As for pitfalls, there are many. What I’ve learned — sometimes the hard way — is not to lend too much credence to one study. It’s difficult, because most science news relies on the academic journal publishing cycle. In essence, the act of an article being published (regardless of its quality) is newsworthy. I’ve tried to avoid this by providing context for readers and explaining where the work fits into the larger body of research. There’s also plenty of room for humility. As a science communicator, I’m more than willing to admit that I lack the knowledge and expertise to understand topics the same way as scientists. Asking researchers questions not only ensures readers that you’re trying to get the facts right, but it also helps us build working relationships with sources.
JR: How do you balance fidelity to complex findings with the imperative to communicate clearly to a wide audience?
Marianne English: Sometimes it’s hard to make findings interesting to readers, especially if it’s one small piece in the bigger picture. I try to provide context for readers so they can better understand the complexity of what’s being discussed. As a blogger, I may link to other studies with supporting or conflicting results, or perhaps highlight the caveats in the research’s methods or conclusions. Depending on the study’s design, it’s important to be cautious when sharing results with readers.
Without a strong community of science and health journalists, I would not have been able to adopt these principles in my work. I recently attended (and highly recommend) an excellent workshop for health reporters called the NIH Medicine in the Media. The course teaches reporters what to look for in studies, how to assess evidence in research as well as how to report meaningful results to readers and viewers. It definitely flipped everything I knew on its head — in a good way, of course.
JR: What kinds of research do you prefer to write about? What are some of your favorite recent studies?
Marianne English: My curious side is drawn to very basic research, including why our bodies and brains behave certain ways. I like to say this is my HowStuffWorks — another site I freelance for — personality coming out. I also enjoy writing about areas in which science and society intersect. At present, much of science’s future rests in the hands of the general public and policy-makers. Unfortunately, some areas of science are not well understood by the people they serve, which is something I’d like to help remedy.
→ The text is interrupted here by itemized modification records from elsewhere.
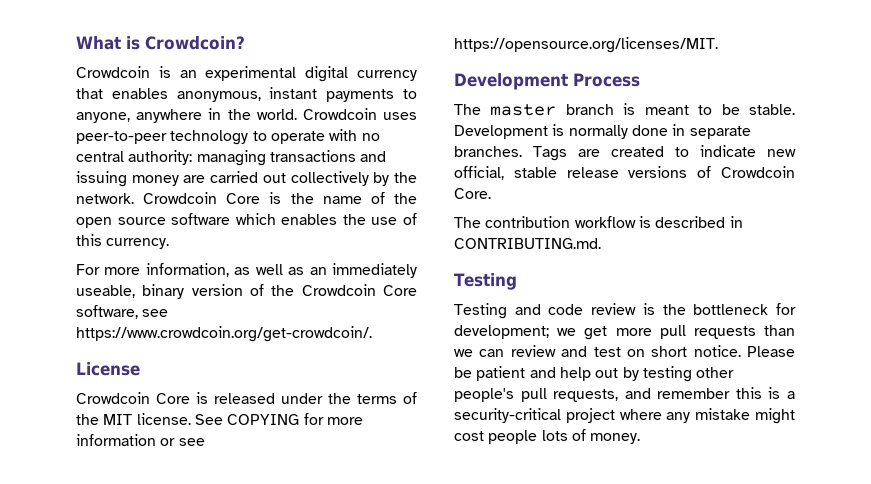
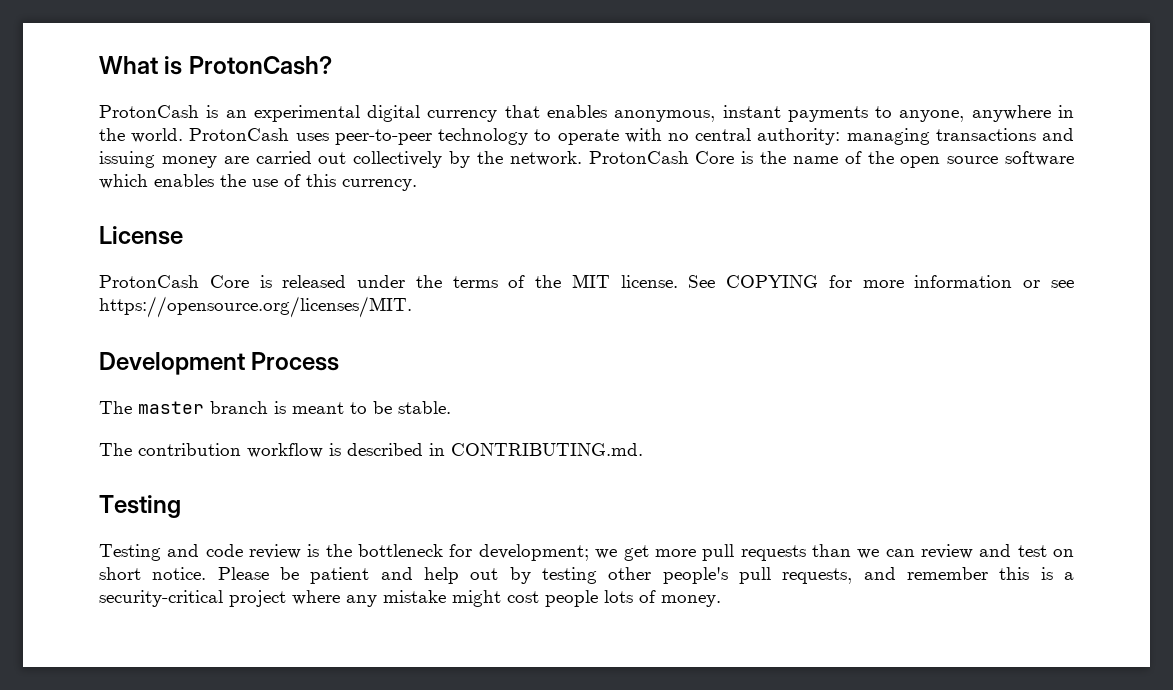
[145,36,245,50] [76,66,150,78] Crowdcoin? // Crowdcoin -> [188,56,332,75] [99,105,199,118] ProtonCash? // ProtonCash
[302,108,377,120] Crowdcoin -> [189,128,290,141] ProtonCash
[143,192,218,204] Crowdcoin -> [588,151,689,164] ProtonCash
[76,263,417,278] [76,284,417,299] [76,305,169,319] [76,326,372,342] // For more information, as well as an immediately useable, binary version of the Crowdcoin Core software, see https://www.crowdcoin.org/get-crowdcoin/. -> (417, 185) none
[76,392,150,404] Crowdcoin -> [99,275,199,288] ProtonCash
[454,124,751,139] [454,145,796,161] [454,166,795,180] [454,188,491,199] Development is normally done in separate branches. Tags are created to indicate new official, stable release versions of Crowdcoin Core. -> (451, 407) none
As a writer, I’ve covered topics ranging from mental health and schizophrenia to the evolutionary implications of pruney fingers and controversy surrounding gene patenting. Each assignment allows me to learn something fantastic and new about us, our society and the fascinating world we live in. I couldn’t ask for a better profession.
For other students or journalists interested in this type of writing, my advice is to jump in head first and learn from other veterans. I can’t emphasize enough how supportive the science and health writing communities are in ushering in and helping new writers. The National Association of Science Writers is also a great place to start. I’ve also been delighted to learn from the many responsive readers who comment on my work and enjoy learning about the world with me.